Exercise might seem like a chore…unless you have a different mindset about it. What if you could turn exercise into a passion, and into a part of who you are?

Back in high school when I was obsessed with sitting at a computer at home all day and loathed running, I remember one of my friends who was on the cross country team tell me “running is fun once you do it a lot and once you’re good at it.”

I never believed her until I actually followed through with it and stuck to trying to run further and further, and trained for my first race. The first couple weeks obviously sucked really bad as I felt constantly tired, incapable, and felt that my breath was hard and out of control. But when I finished that darn run (even if it was only 20 minutes), I felt so accomplished for the rest of the day.

So….how do you find motivation? How do you stop thinking about exercise as a chore then?

_Task instructions_.
Rewrite the passage about exercise from "Exercise might seem" to "who you are?", putting "habit" in place of "passion".

_Given records_.

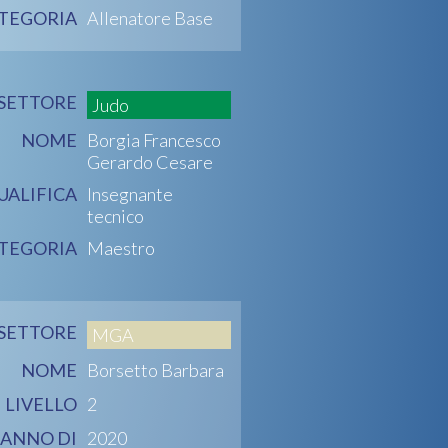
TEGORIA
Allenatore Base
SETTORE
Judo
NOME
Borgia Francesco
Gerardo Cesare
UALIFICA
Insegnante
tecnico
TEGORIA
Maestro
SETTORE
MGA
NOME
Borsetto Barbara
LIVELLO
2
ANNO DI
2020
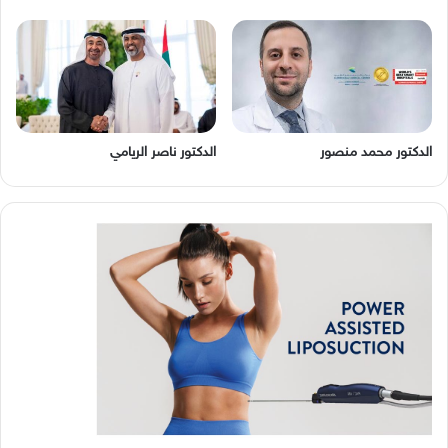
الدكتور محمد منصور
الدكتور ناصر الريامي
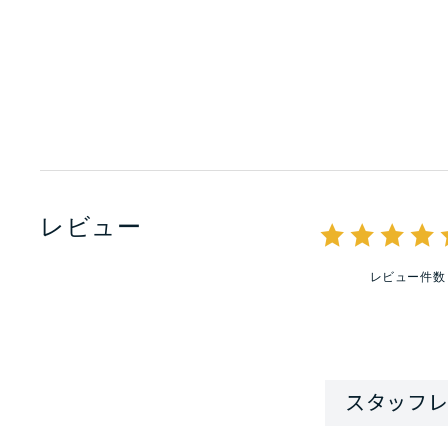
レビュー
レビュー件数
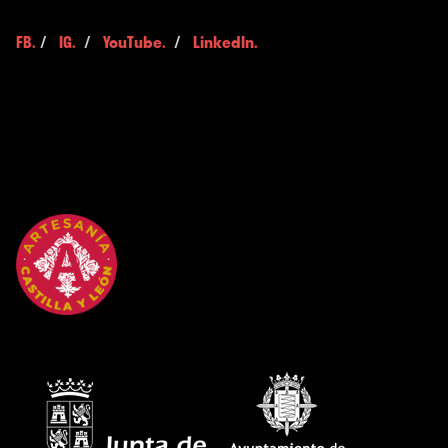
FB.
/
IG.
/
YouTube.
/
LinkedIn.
* * *
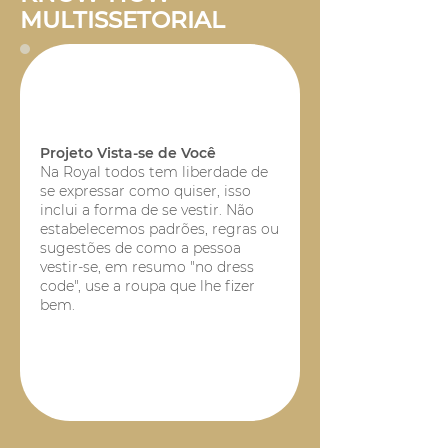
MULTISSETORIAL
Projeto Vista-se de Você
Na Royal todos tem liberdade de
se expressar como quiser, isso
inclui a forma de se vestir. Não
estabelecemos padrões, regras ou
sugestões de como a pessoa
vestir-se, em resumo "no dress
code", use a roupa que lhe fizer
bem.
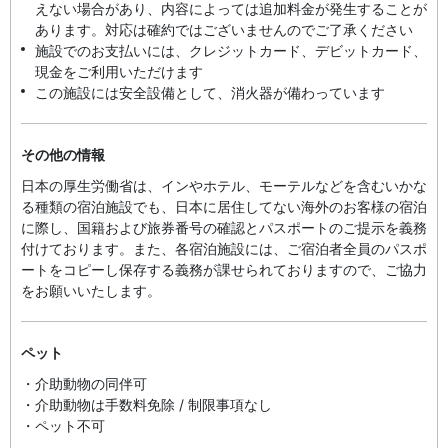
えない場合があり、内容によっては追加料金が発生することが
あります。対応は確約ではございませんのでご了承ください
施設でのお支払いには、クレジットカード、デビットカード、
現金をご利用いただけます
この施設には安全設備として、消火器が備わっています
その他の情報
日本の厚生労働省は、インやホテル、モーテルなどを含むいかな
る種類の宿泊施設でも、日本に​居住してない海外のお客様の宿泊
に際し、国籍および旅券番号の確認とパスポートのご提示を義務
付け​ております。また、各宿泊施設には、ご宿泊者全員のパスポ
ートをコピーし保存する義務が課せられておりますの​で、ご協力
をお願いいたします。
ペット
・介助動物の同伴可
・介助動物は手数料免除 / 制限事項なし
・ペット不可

_Task solution_.
Exercise might seem like a chore…unless you have a different mindset about it. What if you could turn exercise into a habit, and into a part of who you are?